Suppose we have two discrete variable $(X,Y)$, where $X$ takes values $x_i, i=1,2,...,k$ and $Y$ takes values $y_j,j=1,2,...,l$.
Suppose we have total $n$ samples of $(X,Y)$, let random variable $Z_{ij}$ the number of samples with $X=x_i,Y=y_j$.
My question is how to compute $\mathrm{Var}(Z_{ij})$ and $\mathrm{Cov}(Z_{i_1,j},Z_{i_2,j})$.
I think of three solutions, however, they give contradictive answers, which is my major confusion.
Solution-1
The random vector $\mathbf{Z}=[Z_{ij}]_{i=1,2,...,k; j=1,2,...,l}$ follows a multinomial distribution with parameters $(n,\{p(x_i,y_j)\}_{i=1,2,...,k; j=1,2,...,l})$.
So, we have $\mathrm{E}(Z_{ij})=np(x_i,x_j)$ and $\mathrm{Var}(Z_{ij})=np(x_i,y_j)(1-p(x_i,y_j))$.
Solution-2
The random vector $\mathbf{Z}=[Z_{ij}]_{\text{fixed} \, i; j=1,2,...,l}$ follows a multinomial distribution with parameters $(n_{i:},\{p(y_j|x_i)\}_{\text{fixed} \, i; j=1,2,...,l})$, where $n_{i:}$ is the number of samples with $X=x_i$.
So, we have $\mathrm{E}(Z_{ij})=n_{i:}p(y_j|x_i)$ and $\mathrm{Var}(Z_{ij})=n_{i:}p(y_j|x_i)(1-p(y_j|x_i))$.
Solution-3
The random vector $\mathbf{Z}=[Z_{ij}]_{i=1,2,...,k; \text{fixed} \, j}$ follows a multinomial distribution with parameters $(n_{:j},\{p(x_i|y_j)\}_{i=1,2,...,k; \text{fixed} \, j})$, where $n_{:j}$ is the number of samples with $Y=y_j$.
So, we have $\mathrm{E}(Z_{ij})=n_{:j}p(x_i|y_j)$ and $\mathrm{Var}(Z_{ij})=n_{:j}p(x_i|y_j)(1-p(x_i|y_j))$.

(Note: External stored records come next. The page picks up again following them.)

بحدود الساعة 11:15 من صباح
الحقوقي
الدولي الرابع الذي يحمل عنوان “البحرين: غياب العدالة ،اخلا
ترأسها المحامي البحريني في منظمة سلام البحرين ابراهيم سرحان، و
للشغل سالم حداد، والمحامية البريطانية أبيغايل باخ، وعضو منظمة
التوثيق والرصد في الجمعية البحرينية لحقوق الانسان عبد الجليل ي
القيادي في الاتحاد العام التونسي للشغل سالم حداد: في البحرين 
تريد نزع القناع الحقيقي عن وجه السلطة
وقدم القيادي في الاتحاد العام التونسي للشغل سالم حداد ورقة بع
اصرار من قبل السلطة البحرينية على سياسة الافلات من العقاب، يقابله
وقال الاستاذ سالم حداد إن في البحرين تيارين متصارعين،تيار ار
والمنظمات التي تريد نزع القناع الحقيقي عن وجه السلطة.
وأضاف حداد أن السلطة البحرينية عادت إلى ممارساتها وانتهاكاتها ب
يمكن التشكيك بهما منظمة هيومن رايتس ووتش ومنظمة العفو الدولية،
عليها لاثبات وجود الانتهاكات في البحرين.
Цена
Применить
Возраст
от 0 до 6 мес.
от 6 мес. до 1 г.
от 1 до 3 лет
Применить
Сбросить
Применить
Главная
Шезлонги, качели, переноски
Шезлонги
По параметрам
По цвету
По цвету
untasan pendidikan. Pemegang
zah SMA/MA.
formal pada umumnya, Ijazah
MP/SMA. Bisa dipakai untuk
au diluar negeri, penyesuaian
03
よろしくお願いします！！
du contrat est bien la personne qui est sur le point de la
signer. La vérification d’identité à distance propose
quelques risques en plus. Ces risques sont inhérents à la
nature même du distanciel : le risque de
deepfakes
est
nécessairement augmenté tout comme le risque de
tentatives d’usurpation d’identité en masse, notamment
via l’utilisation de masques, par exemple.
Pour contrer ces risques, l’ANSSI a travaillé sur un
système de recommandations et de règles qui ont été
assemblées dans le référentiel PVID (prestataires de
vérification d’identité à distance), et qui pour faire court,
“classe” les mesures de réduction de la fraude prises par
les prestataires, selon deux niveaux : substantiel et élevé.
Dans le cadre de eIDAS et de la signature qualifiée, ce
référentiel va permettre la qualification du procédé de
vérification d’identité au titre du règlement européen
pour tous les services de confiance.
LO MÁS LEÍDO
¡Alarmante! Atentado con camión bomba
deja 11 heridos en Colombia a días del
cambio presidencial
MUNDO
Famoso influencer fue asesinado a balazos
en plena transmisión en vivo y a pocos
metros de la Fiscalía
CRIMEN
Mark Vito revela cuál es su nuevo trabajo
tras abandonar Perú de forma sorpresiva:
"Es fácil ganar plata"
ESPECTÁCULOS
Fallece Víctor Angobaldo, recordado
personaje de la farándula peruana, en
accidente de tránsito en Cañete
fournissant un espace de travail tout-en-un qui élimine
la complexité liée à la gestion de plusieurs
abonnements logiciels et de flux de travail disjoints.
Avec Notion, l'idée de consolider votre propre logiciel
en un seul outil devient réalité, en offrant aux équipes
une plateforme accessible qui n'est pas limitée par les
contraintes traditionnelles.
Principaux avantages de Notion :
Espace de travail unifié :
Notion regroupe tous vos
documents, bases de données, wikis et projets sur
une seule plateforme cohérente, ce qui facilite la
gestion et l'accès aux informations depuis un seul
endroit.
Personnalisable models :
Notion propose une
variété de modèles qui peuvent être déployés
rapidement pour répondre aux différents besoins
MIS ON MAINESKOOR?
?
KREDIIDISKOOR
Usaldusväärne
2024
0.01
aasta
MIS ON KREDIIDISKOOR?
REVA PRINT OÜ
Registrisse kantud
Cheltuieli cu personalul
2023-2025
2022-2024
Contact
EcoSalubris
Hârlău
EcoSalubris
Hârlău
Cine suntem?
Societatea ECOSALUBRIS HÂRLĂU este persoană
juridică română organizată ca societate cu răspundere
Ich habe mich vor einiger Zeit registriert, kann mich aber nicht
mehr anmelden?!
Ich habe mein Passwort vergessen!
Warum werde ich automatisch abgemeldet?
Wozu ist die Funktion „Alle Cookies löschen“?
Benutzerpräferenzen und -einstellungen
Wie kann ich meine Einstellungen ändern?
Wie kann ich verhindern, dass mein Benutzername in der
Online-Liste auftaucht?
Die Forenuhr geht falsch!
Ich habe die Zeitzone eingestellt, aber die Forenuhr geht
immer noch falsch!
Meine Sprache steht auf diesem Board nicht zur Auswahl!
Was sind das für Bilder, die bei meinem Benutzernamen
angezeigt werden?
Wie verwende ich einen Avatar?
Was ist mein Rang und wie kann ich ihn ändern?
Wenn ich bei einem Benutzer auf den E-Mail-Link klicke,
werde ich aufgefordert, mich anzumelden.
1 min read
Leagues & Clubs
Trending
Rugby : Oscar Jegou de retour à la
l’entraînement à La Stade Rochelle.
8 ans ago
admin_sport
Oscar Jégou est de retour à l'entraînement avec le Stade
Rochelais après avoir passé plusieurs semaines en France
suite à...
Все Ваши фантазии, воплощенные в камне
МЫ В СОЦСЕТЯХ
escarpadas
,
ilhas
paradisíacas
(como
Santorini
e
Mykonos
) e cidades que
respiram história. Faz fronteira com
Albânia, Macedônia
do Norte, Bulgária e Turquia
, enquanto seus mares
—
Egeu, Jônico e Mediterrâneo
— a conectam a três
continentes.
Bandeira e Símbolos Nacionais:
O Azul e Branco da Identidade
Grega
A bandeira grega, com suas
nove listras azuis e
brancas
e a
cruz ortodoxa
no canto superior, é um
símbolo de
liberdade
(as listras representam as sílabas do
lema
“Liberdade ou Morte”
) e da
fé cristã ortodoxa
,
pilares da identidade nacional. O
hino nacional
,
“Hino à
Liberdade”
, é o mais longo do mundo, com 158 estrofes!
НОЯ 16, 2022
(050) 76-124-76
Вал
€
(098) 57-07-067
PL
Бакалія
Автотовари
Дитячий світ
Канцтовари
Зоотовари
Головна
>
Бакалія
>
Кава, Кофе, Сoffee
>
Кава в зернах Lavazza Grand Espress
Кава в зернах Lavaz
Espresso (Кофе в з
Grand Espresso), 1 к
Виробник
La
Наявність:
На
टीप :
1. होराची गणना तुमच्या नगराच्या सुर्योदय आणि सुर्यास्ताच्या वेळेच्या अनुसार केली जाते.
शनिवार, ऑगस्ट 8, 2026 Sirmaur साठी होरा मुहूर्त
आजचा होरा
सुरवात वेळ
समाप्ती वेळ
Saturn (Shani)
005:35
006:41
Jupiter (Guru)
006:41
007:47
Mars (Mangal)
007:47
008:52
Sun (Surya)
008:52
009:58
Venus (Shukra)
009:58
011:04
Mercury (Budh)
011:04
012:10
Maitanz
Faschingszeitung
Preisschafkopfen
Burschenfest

If Solution-1,2,3 are correct, then we have $p(x_i,y_j)=p(x_i|y_j)=p(y_j|x_i)$, which is apparently wrong.
Can anyone points out which part of my solutions is wrong? What's the correct answer?
P.S. My objective is to get the MLE estimator and its co-variance matrix of the parameter $[p(y_j|x_1),...,p(y_j|x_k)]$ for some fixed $j$.